Vergi İnceleme ve Denetim Planının Hazırlanması, Uygulanması ve Sonuçlarının İzlenmesine İlişkin Usul ve Esaslar Hakkında Yönetmeliğin 3’üncü maddesinin 1 no.lu fıkrasının “b” bendine göre, “Denetim:Teftiş ve vergi incelemeleri dışında kalan bireysel yoklama, toplu yoklama, yol denetimi ile yaygın ve yoğun vergi denetimlerini” ifade etmektedir.
2.6. VERGİ İNCELEMESİ
Vergi Usul Kanunu’nun 135’inci maddesine göre; Vergi incelemesi; Vergi Müfettişleri, Vergi Müfettiş Yardımcıları, ilin en büyük mal memuru veya vergi dairesi müdürleri tarafından yapılır.
Gelir İdaresi Başkanlığının merkez ve taşra teşkilatında müdür kadrolarında görev yapanlar her hal ve takdirde vergi inceleme yetkisini haizdir.”
Vergi incelemesi, vergi inceleme yetkilileri tarafından, ödenmesi gereken vergilerin doğruluğunu araştırmak, tespit etmek ve sağlamak amacı ile vergiyi doğuran olay ve bu olaya ilişkin hukuki muameleleri ve buna göre tarhı gereken vergileri ve kesilmesi gereken vergi cezalarını tespit etmek, hesaplamak ve ödenmesini sağlamak amacıyla yapılan idari bir işlemdir.
Vergi incelemesi, Vergi Usul Kanunu’nun “Yoklama ve İnceleme” başlıklı yedinci kısmının “Vergi İncelemeleri” başlıklı ikinci bölümünde ve Vergi İncelemelerinde Uyulacak Usul ve Esaslar Hakkında Yönetmelik104 ile düzenlenmiştir.
Vergi Usul Kanunu’nun 134’üncü maddesine göre “Vergi incelemesinden maksat, ödenmesi gereken vergilerin doğruluğunu araştırmak tespit etmek ve sağlamaktır.” Şeklinde tanımlanmıştır.

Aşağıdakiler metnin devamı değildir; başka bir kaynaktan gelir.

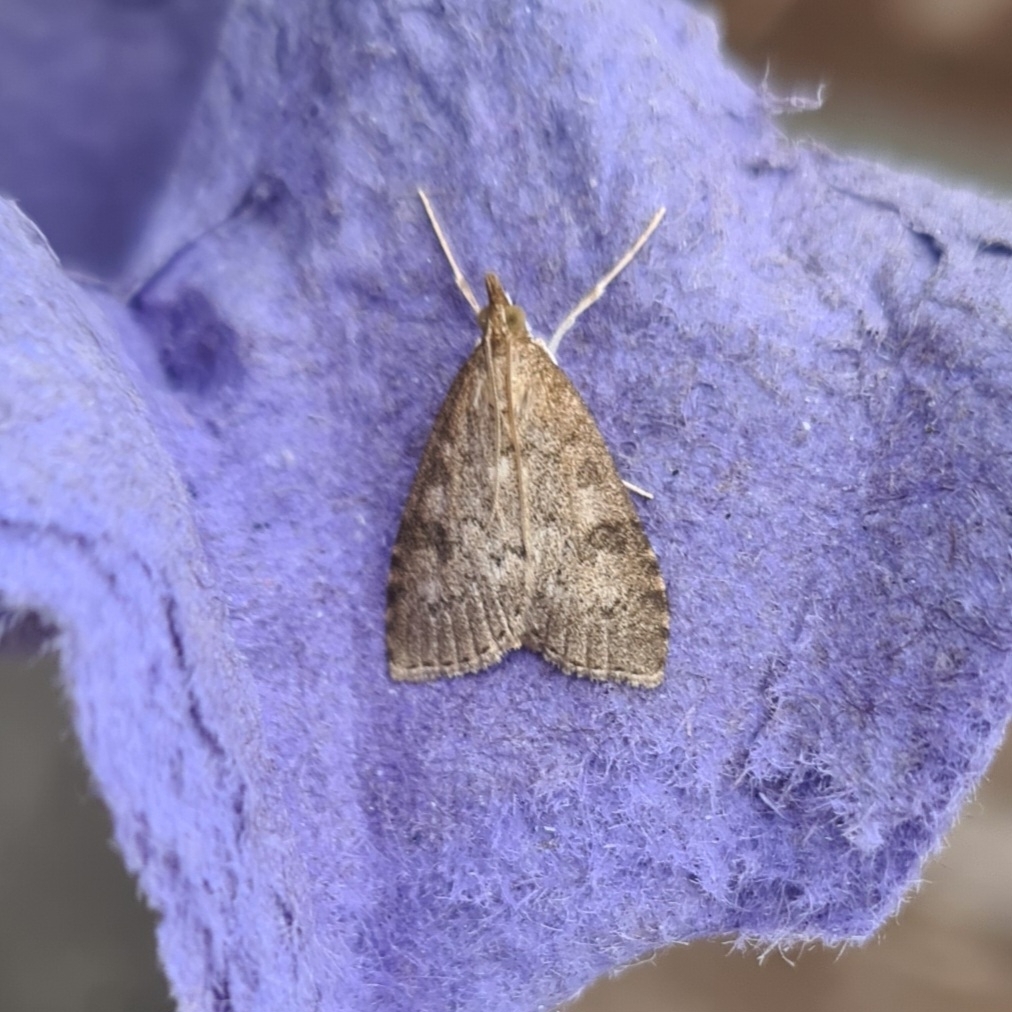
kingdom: Animalia
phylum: Arthropoda
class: Insecta
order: Lepidoptera
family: Crambidae
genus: Udea
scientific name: Udea prunalis
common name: Dusky pearl
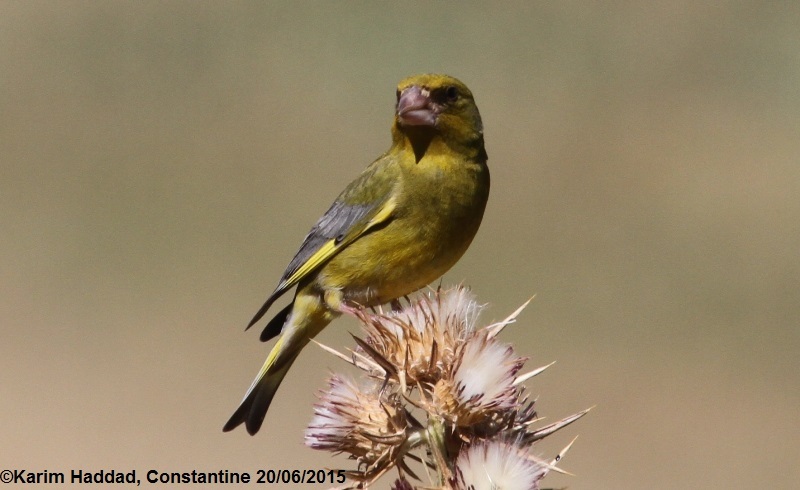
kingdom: Plantae
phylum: Tracheophyta
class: Liliopsida
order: Poales
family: Poaceae
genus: Chloris
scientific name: Chloris chloris
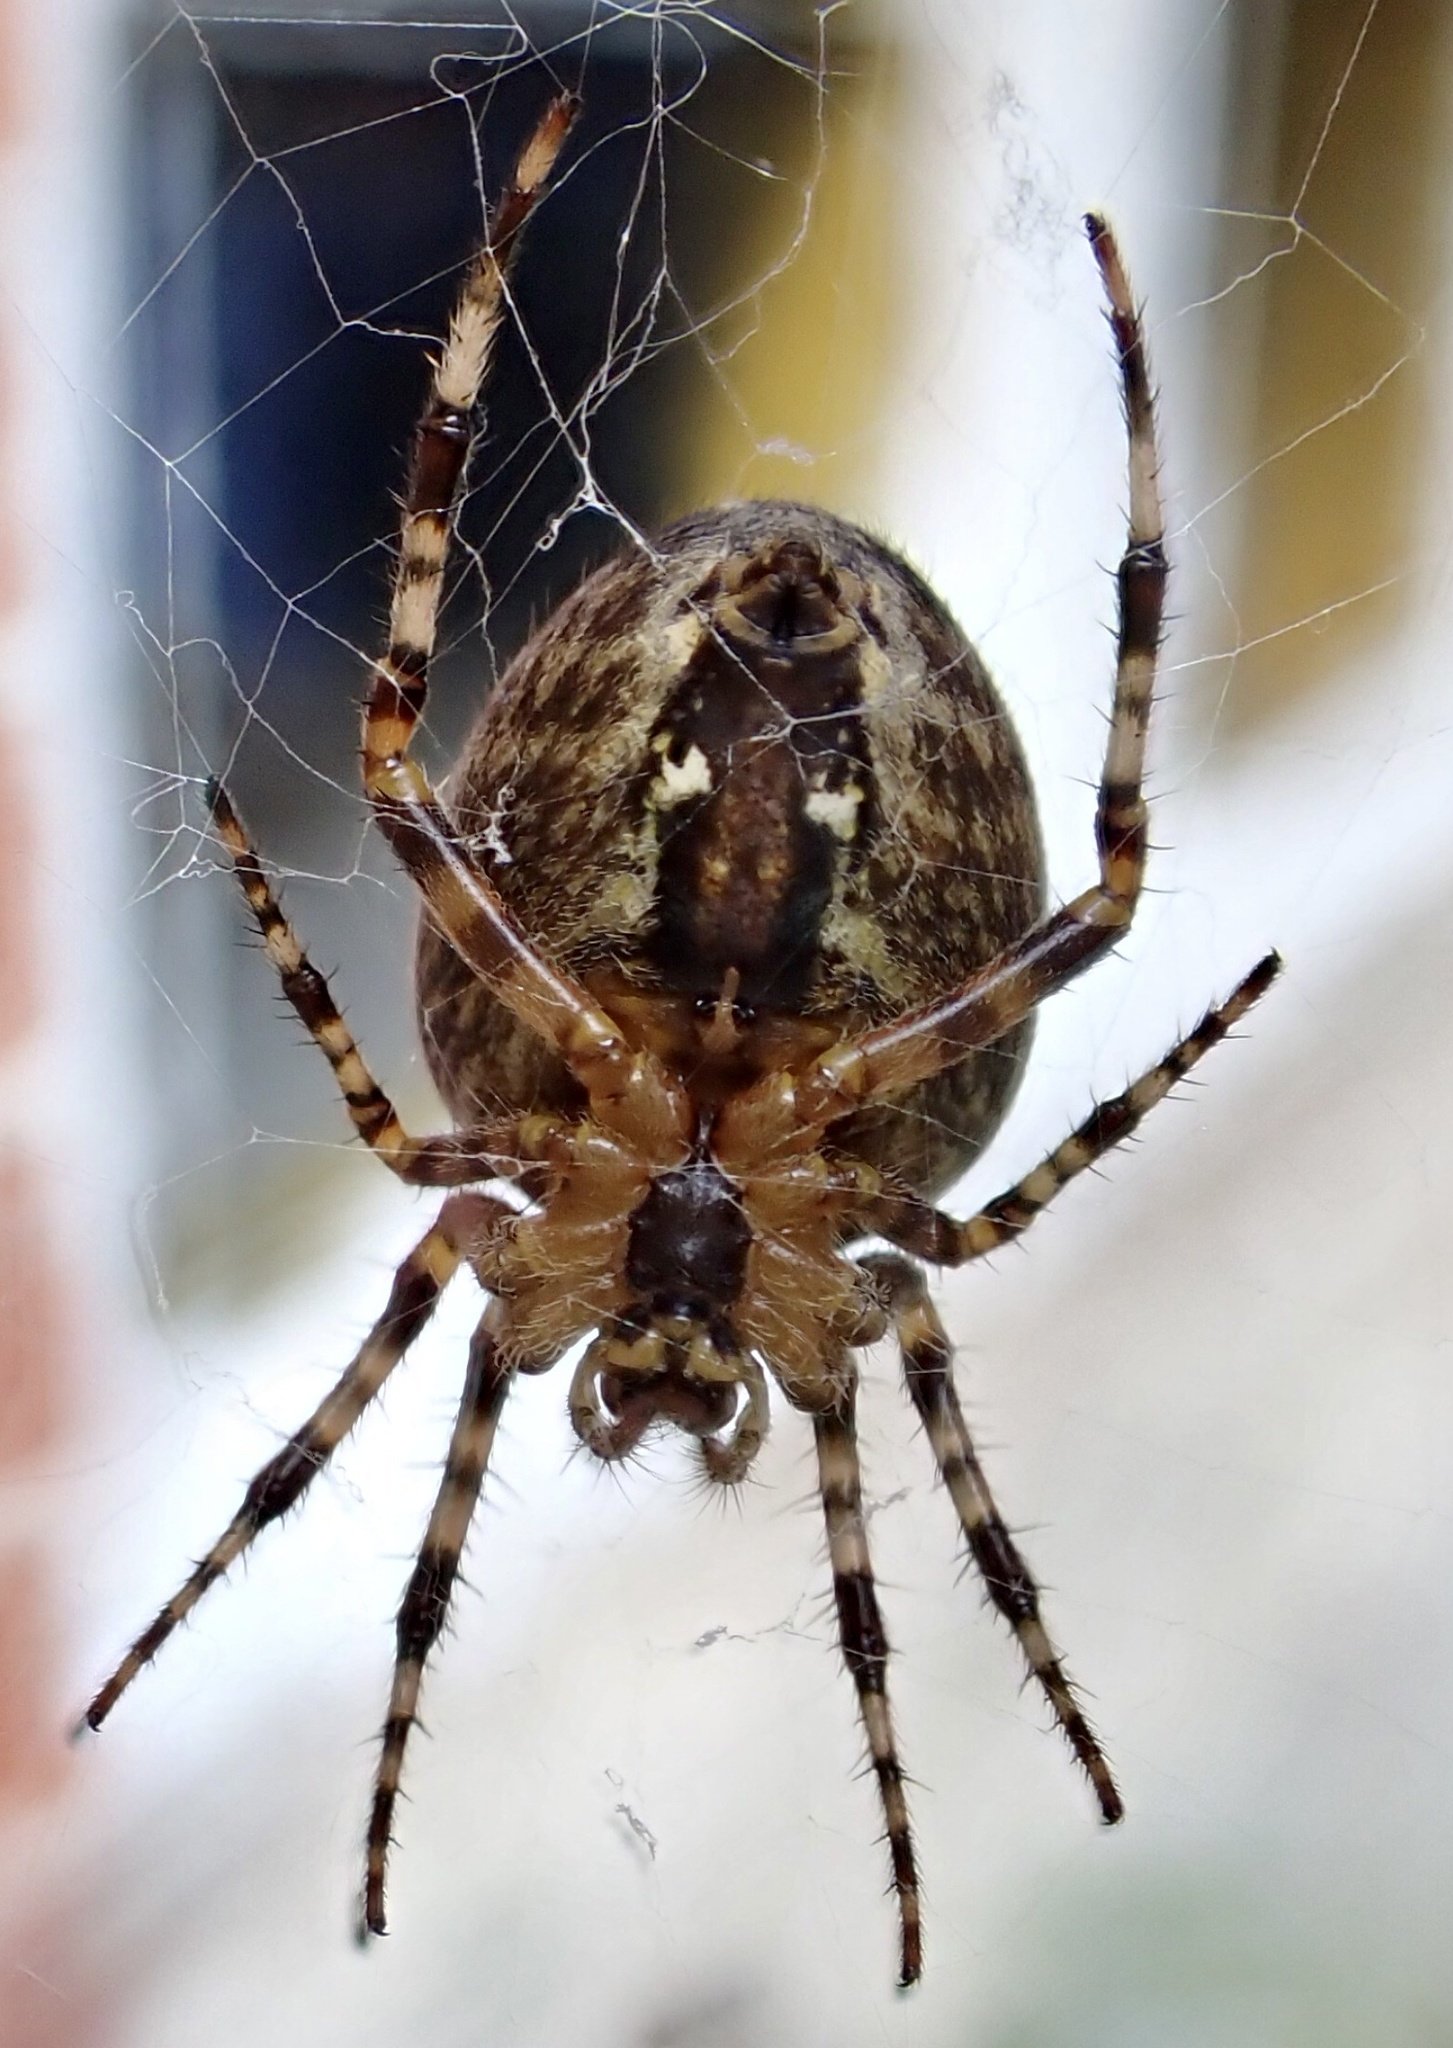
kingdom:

Vergi İncelemelerinde Uyulacak Usul ve Esaslar Hakkında Yönetmeliğin 3’üncü maddesinin 1 no.lu fıkrasının “f” bendine göre de, “Vergi incelemesi: İnceleme yapmaya yetkili olanlar tarafından, ödenmesi gereken vergilerin doğruluğunu araştırmak, tespit etmek ve sağlamak amacıyla yapılan faaliyeti” ifade edeceği belirtilmiştir.
2.7. AKLAMA SUÇU ARAŞTIRMA VE İNCELEMESİ105
11.10.2006 tarih ve 5549 sayılı Suç Gelirlerinin Aklanmasının Önlenmesi Hakkında Kanun ile bankacılık, sigortacılık, bireysel emeklilik, sermaye piyasaları, ödünç para verme ve diğer finansal hizmetler ile posta ve taşımacılık, talih ve bahis oyunları alanında faaliyet gösterenler; döviz, taşınmaz, değerli taş ve maden, mücevher, nakil vasıtası, iş makinesi, tarihi eser, sanat eseri ve antika ticareti ile iştigal edenler veya bu faaliyetlere aracılık edenler ile noterler, spor kulüpleri ve Bakanlar Kurulunca belirlenen diğer alanlarda faaliyet gösterenlere, kimlik tespiti, şüpheli işlem bildirimi, devamlı bilgi verme, bilgi ve belge verme, muhafaza ve ibraz gibi Kanunla getirilen yükümlülüklerin denetimi, Vergi Müfettişleri, Gümrük ve Ticaret Müfettişleri, Bankalar Yeminli Murakıpları, Hazine Kontrolörleri, Sigorta Denetleme Uzman ve Aktüerleri, Bankacılık Düzenleme ve Denetleme Kurumu ve Sermaye Piyasası Kurulu Uzmanlarınca yapılmaktadır.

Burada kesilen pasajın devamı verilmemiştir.